The price of Martin Marietta Corp. stock plunged in heavy trading on the New York Stock Exchange yesterday amid speculation that the Pentagon wants Bendix Corp. to drop its $1.5 billion offer for the Bethesda defense aerospace company.

Martin Marietta stock fell $2.87 to $37 and was the second most heavily traded issue on the NYSE, with more than 1 million shares changing hands. Bendix is offering $43 a share for 45 percent of Martin Marietta.

"The stock [trading], I think, is telling us that Bendix has got problems with the Department of Defense," said Thomas T. Taylor, an analyst at Legg Mason Wood Walker Inc., in Baltimore, a view shared by a number of analysts in New York.

"The marketplace seems to be saying there's a lot of risk in staying in Martin Marietta at the current time . . . The risk is that, privately, the Department of Defense is saying, 'Get the hell out, Bendix.' "

Martin Marietta has countered Bendix's bid with a $1.5 billion offer of its own for Bendix that includes an offer to pay $75 per share in cash for half of Bendix's stock. Bendix rose $2.87 yesterday to $55.87 as investors apparently concluded that Martin Marietta's bid now had a better chance.

The controversy erupted two days before the first major deadline in the takeover battle. Martin Marietta shareholders wishing to get full benefit of Bendix's $43-a-share bid must tender, or pledge, their shares to the company by midnight Saturday. Analysts had been giving Bendix an edge in the battle, but said yesterday the advantage might be turning to Martin Marietta.

In an attempt to defuse speculation about Pentagon opposition yesterday, Bendix released copies of correspondence between its chairman, William Agee, and Deputy Defense Secretary Frank C. Carlucci. In his letter, Agee promised that a Bendix takeover of Martin Marietta would enhance national security and that "there will be no adverse impact on defense programs as a result of our proposed acquisition."

Carlucci's letter was non-commital. "At this point, the Department of Defense is not aware of any information that suggests that it should either support or oppose Bendix's proposed acquisition of Martin Marietta. However, when a merger of two major defense contractors is proposed, we must necessarily be concerned over the impact that the action might have on such important considerations to this department as contract costs, the quality of the supplies, equipment and services being provided, delivery schedules and in general the management attention to defense programs.

"In this connection, I solicit your assurances that there will be no adverse impact on defense programs as a result of your proposed acquisition," he added. Asked to comment yesterday, a Pentagon spokesman referred reporters to Carlucci's letter.

Martin Marietta has attempted to portray Bendix as unfit to manage major defense contracts on the scale of Martin Marietta's missile projects, including the MX and Titan III. Bendix, a Southfield, Mich.-based maker of auto parts, machine tools, and aerospace electronics, is a defense contractor as well, although not on such a large scale.

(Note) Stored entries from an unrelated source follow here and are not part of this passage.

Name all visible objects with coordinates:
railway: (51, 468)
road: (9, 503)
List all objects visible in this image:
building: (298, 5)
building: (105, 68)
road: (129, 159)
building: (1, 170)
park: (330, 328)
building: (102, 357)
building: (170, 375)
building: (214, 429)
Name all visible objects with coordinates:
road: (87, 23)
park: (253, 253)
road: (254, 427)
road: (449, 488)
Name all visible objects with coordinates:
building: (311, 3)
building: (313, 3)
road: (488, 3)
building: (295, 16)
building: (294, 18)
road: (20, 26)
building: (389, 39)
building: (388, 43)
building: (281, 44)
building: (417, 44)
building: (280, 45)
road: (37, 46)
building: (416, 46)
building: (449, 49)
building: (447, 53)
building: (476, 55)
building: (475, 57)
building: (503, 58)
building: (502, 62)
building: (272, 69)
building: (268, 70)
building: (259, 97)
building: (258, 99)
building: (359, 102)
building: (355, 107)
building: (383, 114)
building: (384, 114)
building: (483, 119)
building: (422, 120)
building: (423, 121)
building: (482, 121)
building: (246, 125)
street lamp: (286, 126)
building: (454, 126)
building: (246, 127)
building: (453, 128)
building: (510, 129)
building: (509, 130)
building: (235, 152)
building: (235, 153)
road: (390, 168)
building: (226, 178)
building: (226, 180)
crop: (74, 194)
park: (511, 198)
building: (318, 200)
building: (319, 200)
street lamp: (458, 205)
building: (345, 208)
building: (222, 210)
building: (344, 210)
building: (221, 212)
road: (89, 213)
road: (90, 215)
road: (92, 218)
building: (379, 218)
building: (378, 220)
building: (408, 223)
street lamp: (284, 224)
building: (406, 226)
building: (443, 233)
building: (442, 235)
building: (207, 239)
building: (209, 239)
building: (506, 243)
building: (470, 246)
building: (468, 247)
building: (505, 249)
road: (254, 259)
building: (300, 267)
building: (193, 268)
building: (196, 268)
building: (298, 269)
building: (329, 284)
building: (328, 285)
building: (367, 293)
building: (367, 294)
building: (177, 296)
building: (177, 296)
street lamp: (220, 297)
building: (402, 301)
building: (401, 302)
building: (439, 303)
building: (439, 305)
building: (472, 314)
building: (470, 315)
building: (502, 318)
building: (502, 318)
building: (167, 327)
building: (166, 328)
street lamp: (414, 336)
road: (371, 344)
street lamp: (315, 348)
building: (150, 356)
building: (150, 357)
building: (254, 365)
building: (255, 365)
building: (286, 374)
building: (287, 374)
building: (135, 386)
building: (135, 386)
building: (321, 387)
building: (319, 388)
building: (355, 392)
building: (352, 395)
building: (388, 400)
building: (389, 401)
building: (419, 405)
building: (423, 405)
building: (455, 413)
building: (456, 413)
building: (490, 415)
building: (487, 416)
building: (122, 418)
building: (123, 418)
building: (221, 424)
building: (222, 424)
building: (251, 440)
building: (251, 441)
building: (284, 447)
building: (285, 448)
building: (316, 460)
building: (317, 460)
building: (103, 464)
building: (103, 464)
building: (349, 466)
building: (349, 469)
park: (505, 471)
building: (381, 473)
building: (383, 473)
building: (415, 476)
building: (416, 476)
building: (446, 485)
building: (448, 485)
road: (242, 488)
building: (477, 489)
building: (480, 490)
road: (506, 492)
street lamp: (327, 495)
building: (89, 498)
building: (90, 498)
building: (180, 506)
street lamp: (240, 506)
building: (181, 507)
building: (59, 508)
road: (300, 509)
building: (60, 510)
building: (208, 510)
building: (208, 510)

In a statement accompanying its offer for Bendix earlier this week, Martin Marietta President Thomas G. Pownall said, "We believe it would be harmful for Martin Marietta's aerospace business to pass into the hands of a management lacking deep experience and continuity in the major systems business."

In a later statement, Pownall said it would be preferable for Martin Marietta to be victorious in the takeover battle because it would "ensure that Martin Marietta's aerospace programs, which are vital to national security, will be carried forward under management deeply experienced in, and firmly committed to the responsibilities that rest upon a successful major prime systems aerospace contractor."

Analysts said that Bendix's potential problems are exacerbated by Martin Marietta's announcement that 28 of its key executives -- including 10 officials of its aerospace division -- had signed long-term "golden parachute" contracts that would guarantee them large severance payments if they left the company. Those executives could leave the company in the event of a Bendix takeover, analysts said, depleting the concern's talent in the aerospace area.

Defense officials have no official way of blocking a Bendix takeover of Martin Marietta. But they could make it difficult for the combined company to get defense contracts, analysts said.

Meanwhile, a Martin Marietta shareholder filed suit in federal district court in Philadelphia seeking to block Martin Marietta's offer for Bendix. The shareholder, Richard Ash, charged that the Martin offer was not as favorable to Martin stockholders as the Bendix offer.